WITH RECURSIVE 可用于递归计算。下面示例展示了如何用 WITH RECURSIVE 计算前十个斐波那契数:

WITH RECURSIVE FibonacciNumbers (
RecursionDepth, FibonacciNumber, NextNumber
) AS (
-- Base case
SELECT
0 AS RecursionDepth,
0 AS FibonacciNumber,
1 AS NextNumber
UNION ALL
-- Recursive step
SELECT
fib.RecursionDepth + 1 AS RecursionDepth,
fib.NextNumber AS FibonacciNumber,
fib.FibonacciNumber + fib.NextNumber AS NextNumber
FROM
FibonacciNumbers fib
WHERE
fib.RecursionDepth + 1 < 10
)
SELECT
fn.RecursionDepth AS FibonacciNumberIndex,
fn.FibonacciNumber
FROM
FibonacciNumbers fn;
FibonacciNumberIndexFibonacciNumber
00
11
21
32
43
55
68
713
821
934

示例:树遍历

WITH RECURSIVE 可用于遍历树结构。
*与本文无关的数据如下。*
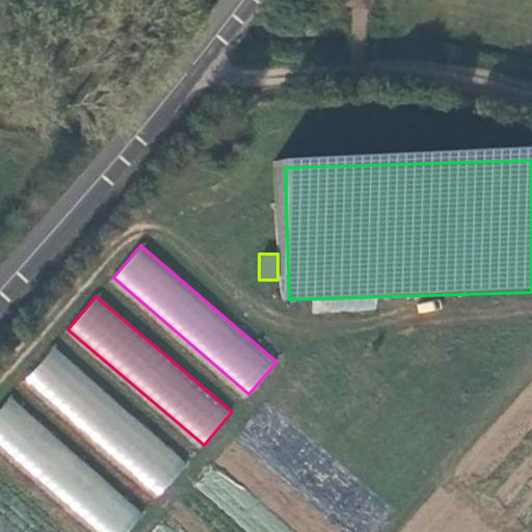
[(23,381),(158,497),(187,462),(52,347),(23,381)]
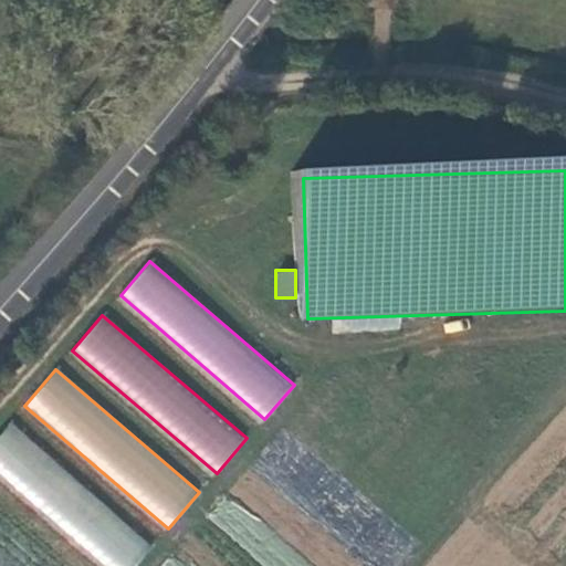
[(0,485),(104,565),(134,565),(155,540),(6,426),(0,432),(0,485)]
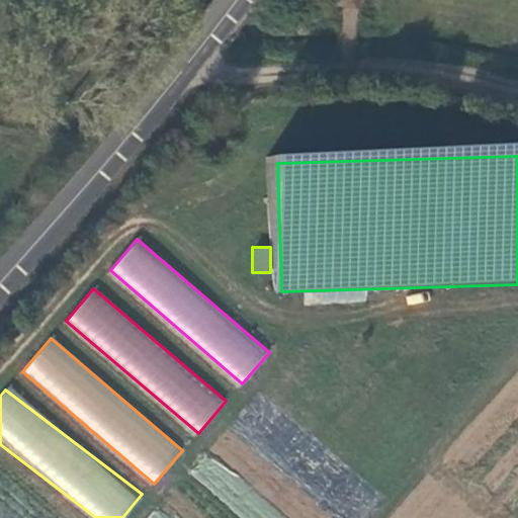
[(205,454),(191,473),(221,496),(235,477),(205,454)]
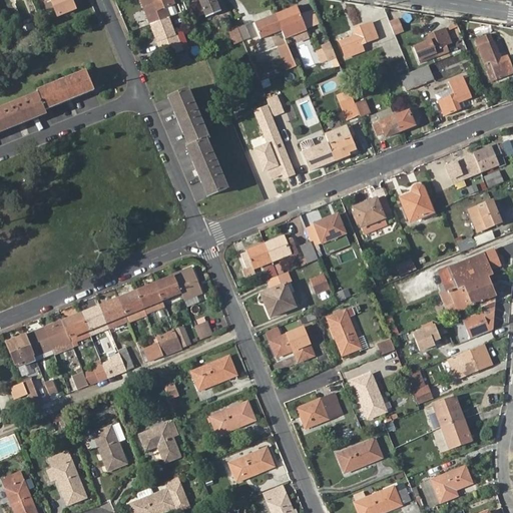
[(58,0),(64,12),(80,5),(77,0),(58,0)]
比如下面这组标签层级:

Example graph Example graph

CREATE TABLE tag (id INTEGER, name VARCHAR, subclassof INTEGER);
INSERT INTO tag VALUES
(1, 'U2', 5),
(2, 'Blur', 5),
(3, 'Oasis', 5),
(4, '2Pac', 6),
(5, 'Rock', 7),
(6, 'Rap', 7),
(7, 'Music', 9),
(8, 'Movies', 9),
(9, 'Art', NULL);

以下查询返回从节点 Oasis 到树根(Art)的路径。

WITH RECURSIVE tag_hierarchy(id, source, path) AS (
SELECT id, name, [name] AS path
FROM tag
WHERE subclassof IS NULL
UNION ALL
SELECT tag.id, tag.name, list_prepend(tag.name, tag_hierarchy.path)
FROM tag, tag_hierarchy
WHERE tag.subclassof = tag_hierarchy.id
)
SELECT path
FROM tag_hierarchy
WHERE source = 'Oasis';
path
[Oasis, Rock, Music, Art]

图遍历

WITH RECURSIVE 子句可用于在任意图上表达图遍历。不过如果图中存在环,查询必须执行环检测以避免无限循环。 一种做法是将遍历路径存储在 list 中,并在用新边扩展路径前,检查其终点是否已被访问(见后续示例)。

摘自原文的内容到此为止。